=== Goal of the exercise ===
The answer must be an exact copy of the lines from the one holding "selLayerLabel" through the final line of the entries, and nothing else.

=== Data extract ===
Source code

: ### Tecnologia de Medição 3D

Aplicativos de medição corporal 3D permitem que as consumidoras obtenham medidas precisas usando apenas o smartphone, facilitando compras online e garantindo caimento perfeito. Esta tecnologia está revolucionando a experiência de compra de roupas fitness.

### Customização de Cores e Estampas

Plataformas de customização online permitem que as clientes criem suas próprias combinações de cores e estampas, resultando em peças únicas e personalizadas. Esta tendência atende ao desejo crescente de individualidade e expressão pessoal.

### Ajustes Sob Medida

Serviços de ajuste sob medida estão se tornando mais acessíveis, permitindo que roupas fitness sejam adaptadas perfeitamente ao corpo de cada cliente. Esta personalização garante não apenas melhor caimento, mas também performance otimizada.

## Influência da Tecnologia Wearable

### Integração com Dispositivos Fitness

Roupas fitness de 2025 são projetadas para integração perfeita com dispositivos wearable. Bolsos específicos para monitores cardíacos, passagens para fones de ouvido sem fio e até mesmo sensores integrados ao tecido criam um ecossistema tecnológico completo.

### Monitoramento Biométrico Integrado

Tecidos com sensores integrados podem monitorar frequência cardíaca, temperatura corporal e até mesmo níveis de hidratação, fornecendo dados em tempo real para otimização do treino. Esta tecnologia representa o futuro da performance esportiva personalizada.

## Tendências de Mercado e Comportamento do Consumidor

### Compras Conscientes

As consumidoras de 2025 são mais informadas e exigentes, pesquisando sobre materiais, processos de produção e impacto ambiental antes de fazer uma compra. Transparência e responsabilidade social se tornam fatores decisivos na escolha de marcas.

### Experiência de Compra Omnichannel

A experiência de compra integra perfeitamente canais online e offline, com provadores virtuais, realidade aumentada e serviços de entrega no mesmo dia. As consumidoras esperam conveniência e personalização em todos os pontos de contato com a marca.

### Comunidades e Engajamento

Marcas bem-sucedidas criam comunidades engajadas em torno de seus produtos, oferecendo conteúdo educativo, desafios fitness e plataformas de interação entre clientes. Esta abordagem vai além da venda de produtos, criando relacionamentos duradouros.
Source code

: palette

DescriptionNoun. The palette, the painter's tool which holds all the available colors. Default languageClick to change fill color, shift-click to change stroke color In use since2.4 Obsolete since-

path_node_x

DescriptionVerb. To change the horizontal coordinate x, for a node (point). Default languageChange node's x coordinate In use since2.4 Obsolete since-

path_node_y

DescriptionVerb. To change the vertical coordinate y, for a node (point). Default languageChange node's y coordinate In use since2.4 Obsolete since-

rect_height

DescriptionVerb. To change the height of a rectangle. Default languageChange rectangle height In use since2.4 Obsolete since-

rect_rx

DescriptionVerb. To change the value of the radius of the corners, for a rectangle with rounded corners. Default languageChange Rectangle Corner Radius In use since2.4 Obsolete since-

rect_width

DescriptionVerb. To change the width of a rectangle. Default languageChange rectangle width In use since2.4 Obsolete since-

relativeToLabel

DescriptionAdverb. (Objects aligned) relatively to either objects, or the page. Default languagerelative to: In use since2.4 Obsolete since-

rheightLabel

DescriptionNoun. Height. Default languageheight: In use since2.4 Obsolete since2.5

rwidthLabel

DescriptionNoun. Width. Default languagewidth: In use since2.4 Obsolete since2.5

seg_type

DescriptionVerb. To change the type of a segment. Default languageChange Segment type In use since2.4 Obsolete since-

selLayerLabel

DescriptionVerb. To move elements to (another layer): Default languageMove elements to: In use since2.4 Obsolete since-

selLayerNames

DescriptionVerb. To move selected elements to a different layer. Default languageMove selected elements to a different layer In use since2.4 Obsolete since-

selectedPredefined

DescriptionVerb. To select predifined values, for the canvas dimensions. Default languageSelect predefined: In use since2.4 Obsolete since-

=== Answer section ===
selLayerLabel

DescriptionVerb. To move elements to (another layer): Default languageMove elements to: In use since2.4 Obsolete since-

selLayerNames

DescriptionVerb. To move selected elements to a different layer. Default languageMove selected elements to a different layer In use since2.4 Obsolete since-

selectedPredefined

DescriptionVerb. To select predifined values, for the canvas dimensions. Default languageSelect predefined: In use since2.4 Obsolete since-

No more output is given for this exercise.